_Document extract_
--------

A new unique edible line is currently being developed and is expected to be released in Q3. The form factor for the edible line will be similar to one of the leading candies in the market and also have the ability to target the desired experience of the consumer – similar to the Cordials.

 

 

The principal executive office is located at 26565 Agoura Road, Suite 200, Calabasas, CA 91302. The executive telephone number is (571) 888-0009.

 

Results of Operation for Three Months Ended March 31, 2022 and 2021

 

Revenues

 

We have generated $27,652 in sales for the three months ended March 31, 2022, as compared with no sales for the three months ended March 31, 2021 on our current product line. We launched our first line of seven Cordial products in California and we have started to generate revenues from the sale of these products.

 

We anticipate increased revenues on our six Cordials for the rest of 2022. We anticipate a rollout of new packaging configurations in Q2 2022 for our Cordials; to include both a one-pack and a multi-dose bottle which is expected to bring the cost per dose down considerably. We also plan on launching additional Cordial formulations by Q2 2022 and a new line of edibles in mid-2022, which we hope will contribute to increasing our revenues. As we have just launched our products, however, it may take some time for the markets to react, gain traction and result in brand awareness among our customers. There can be no assurances, however, that customers will positively react to our products.

--------

_Work to complete_
According to the filing excerpt above, how much in sales was generated in the three months ended March 31, 2022?

_Recorded information_
--------

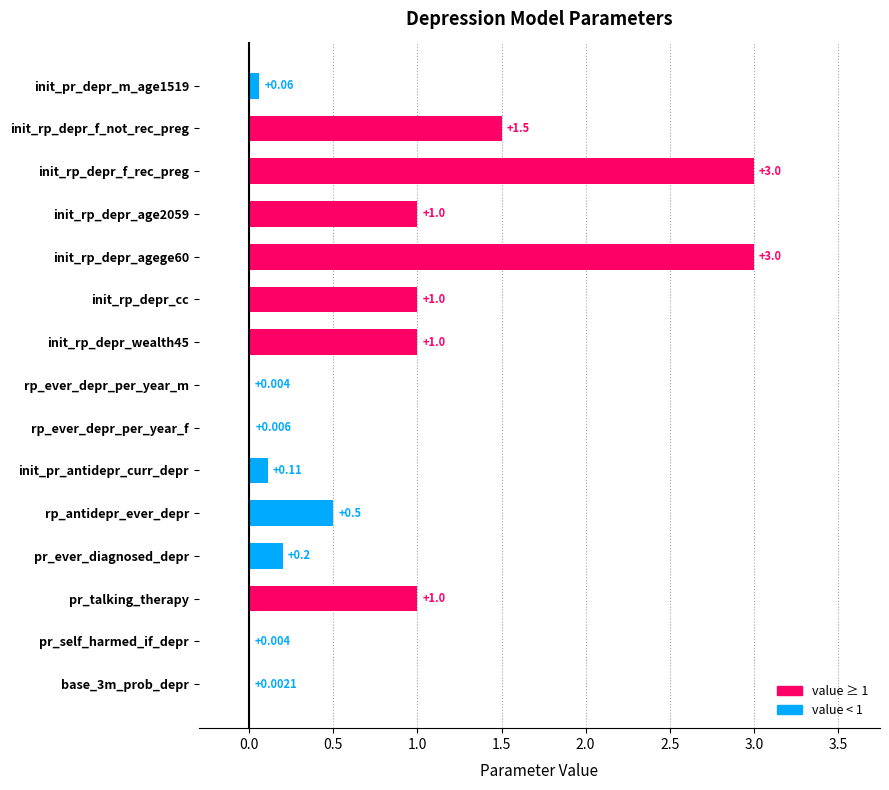

Between pr_ever_diagnosed_depr and init_rp_depr_f_rec_preg, which is larger?

init_rp_depr_f_rec_preg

--------

_Response box_
$27,652